I am off south-west this week. The change of location ought to clear some cobwebs from my head.
Today was rough. My upstairs neighbours woke me up because their kid was screaming and there was much shouting from the mother too. There was sounds of scuffles and running about. The walls are thin. I couldn’t get the child’s shouting out of my head all day. I am a bit sensitive when it comes to children and how they are treated, even if they aren’t kids I know. Physical roughness is difficult to watch. Even worse is emotional abuse. Kids don’t have the defenses necessary to weather that. They shouldn’t have to. The world is messed up, though, and most kids grow to develop the defenses against a world that treated them callously, albeit, hopefully because of ignorance. The more I see, the more I hear, I turn more scared about how lightly people take the business of caring and raising children. It is a daunting task, and one that deserves more thought and devotion than most of us can provide. Best not to do it, unless you are certain you can set aside that time to be careful in caring.
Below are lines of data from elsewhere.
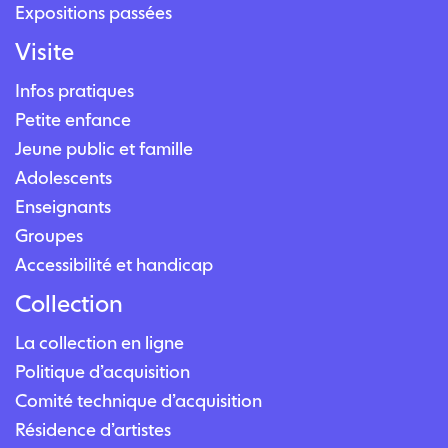
Expositions passées
Visite
Infos pratiques
Petite enfance
Jeune public et famille
Adolescents
Enseignants
Groupes
Accessibilité et handicap
Collection
La collection en ligne
Politique d’acquisition
Comité technique d’acquisition
Résidence d’artistes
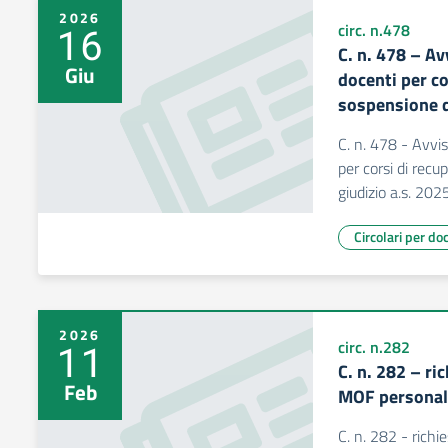
2026
16
circ. n.478
C. n. 478 – Av
Giu
docenti per co
sospensione d
C. n. 478 - Avvis
per corsi di rec
giudizio a.s. 20
Circolari per do
2026
11
circ. n.282
C. n. 282 – ri
Feb
MOF personal
C. n. 282 - richi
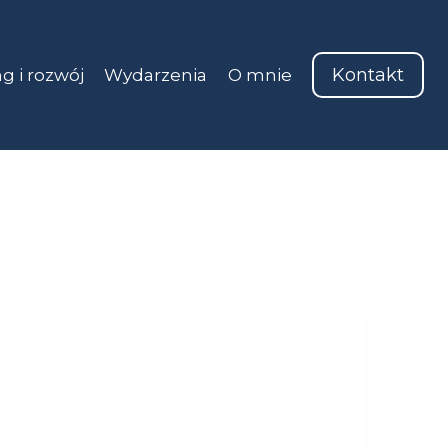
Kontakt
g i rozwój
Wydarzenia
O mnie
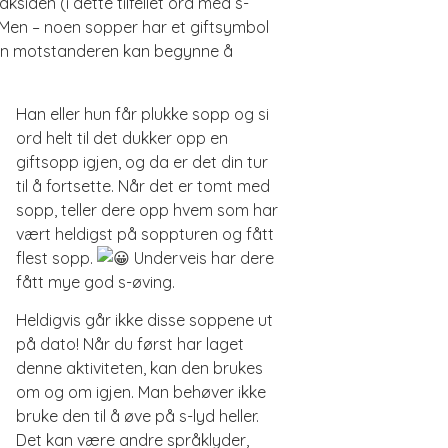
ksiden (i dette tilfellet ord med s-
. Men – noen sopper har et giftsymbol
men motstanderen kan begynne å
Han eller hun får plukke sopp og si
ord helt til det dukker opp en
giftsopp igjen, og da er det din tur
til å fortsette. Når det er tomt med
sopp, teller dere opp hvem som har
vært heldigst på soppturen og fått
flest sopp.
Underveis har dere
fått mye god s-øving.
Heldigvis går ikke disse soppene ut
på dato! Når du først har laget
denne aktiviteten, kan den brukes
om og om igjen. Man behøver ikke
bruke den til å øve på s-lyd heller.
Det kan være andre språklyder,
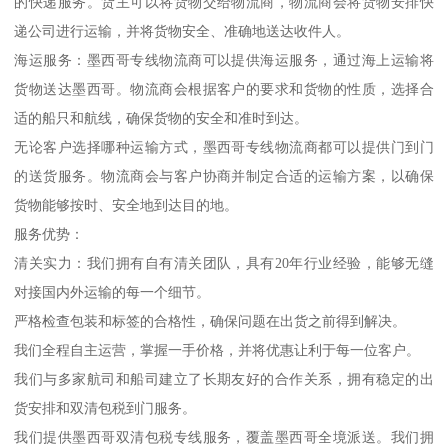
的快递服务。货主可以将货物交给物流商，物流商会将货物安排快
递公司进行运输，并将货物安全、准确地送达收件人。
海运服务：墨西哥专线物流商可以提供海运服务，通过海上运输将
货物送达墨西哥。物流商会根据客户的要求和货物的性质，选择合
适的船只和航线，确保货物的安全和准时到达。
无论客户选择哪种运输方式，墨西哥专线物流商都可以提供门到门
的送货服务。物流商会与客户协商并制定合适的运输方案，以确保
货物能够按时、安全地到达目的地。
服务优势：
清关实力：我们拥有自有清关团队，具有20年行业经验，能够无缝
对接国内外运输的每一个细节。
严格检查包装和标签的合格性，确保问题在出货之前得到解决。
我们全程自主运营，掌握一手价格，并将优惠让利于每一位客户。
我们与多家航司和船司建立了长期友好的合作关系，拥有稳定的出
货安排和双清包税到门服务。
我们提供墨西哥双清包税专线服务，覆盖墨西哥全境派送。我们拥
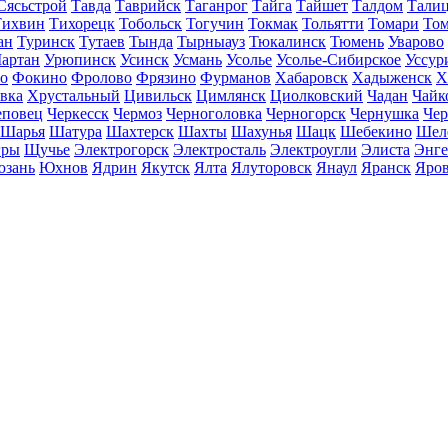
Сясьстрой
Тавда
Таврийск
Таганрог
Тайга
Тайшет
Талдом
Тали
Тихвин
Тихорецк
Тобольск
Тогучин
Токмак
Тольятти
Томари
То
ан
Туринск
Тутаев
Тында
Тырныауз
Тюкалинск
Тюмень
Уварово
артан
Урюпинск
Усинск
Усмань
Усолье
Усолье-Сибирское
Уссур
о
Фокино
Фролово
Фрязино
Фурманов
Хабаровск
Хадыженск
Х
івка
Хрустальный
Цивильск
Цимлянск
Циолковский
Чадан
Чайк
еповец
Черкесск
Чермоз
Черноголовка
Черногорск
Чернушка
Чер
Шарья
Шатура
Шахтерск
Шахты
Шахунья
Шацк
Шебекино
Шел
ры
Щучье
Электрогорск
Электросталь
Электроугли
Элиста
Энге
зань
Юхнов
Ядрин
Якутск
Ялта
Ялуторовск
Янаул
Яранск
Яро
A bike was pushed to the road by an insufficiently caffeinated car-driver this morning. Veered and braked, in time, but was quite shaken afterwards. Commute routes are generally done on auto-pilot, especially in the mornings. I try to be mindful and fully present when driving, but it was still more luck than intention which made me respond as fast as I did, and that left me shaking for hours after the incident. I do believe in getting the humans out of the loop, into the passengers’ seat, for commutes.
A close friend is undergoing a difficult period in her life, and I have been quite useless in providing any succor. We had a short, futile talk today on the phone, but I don’t really think it made much of a difference. When people go through certain sort of personal struggles, there isn’t much anyone else can do. Some journeys are necessarily solitary.
I wished someone a happy birthday. I had arranged for a tiramisu delivery to their address. When I received tiramisu at my address this evening, I thought I had messed up the billing and delivery. Then I realised that it was only one more instance of two people thinking alike. It was a relief to end the day on that note. Some cake, for some faith.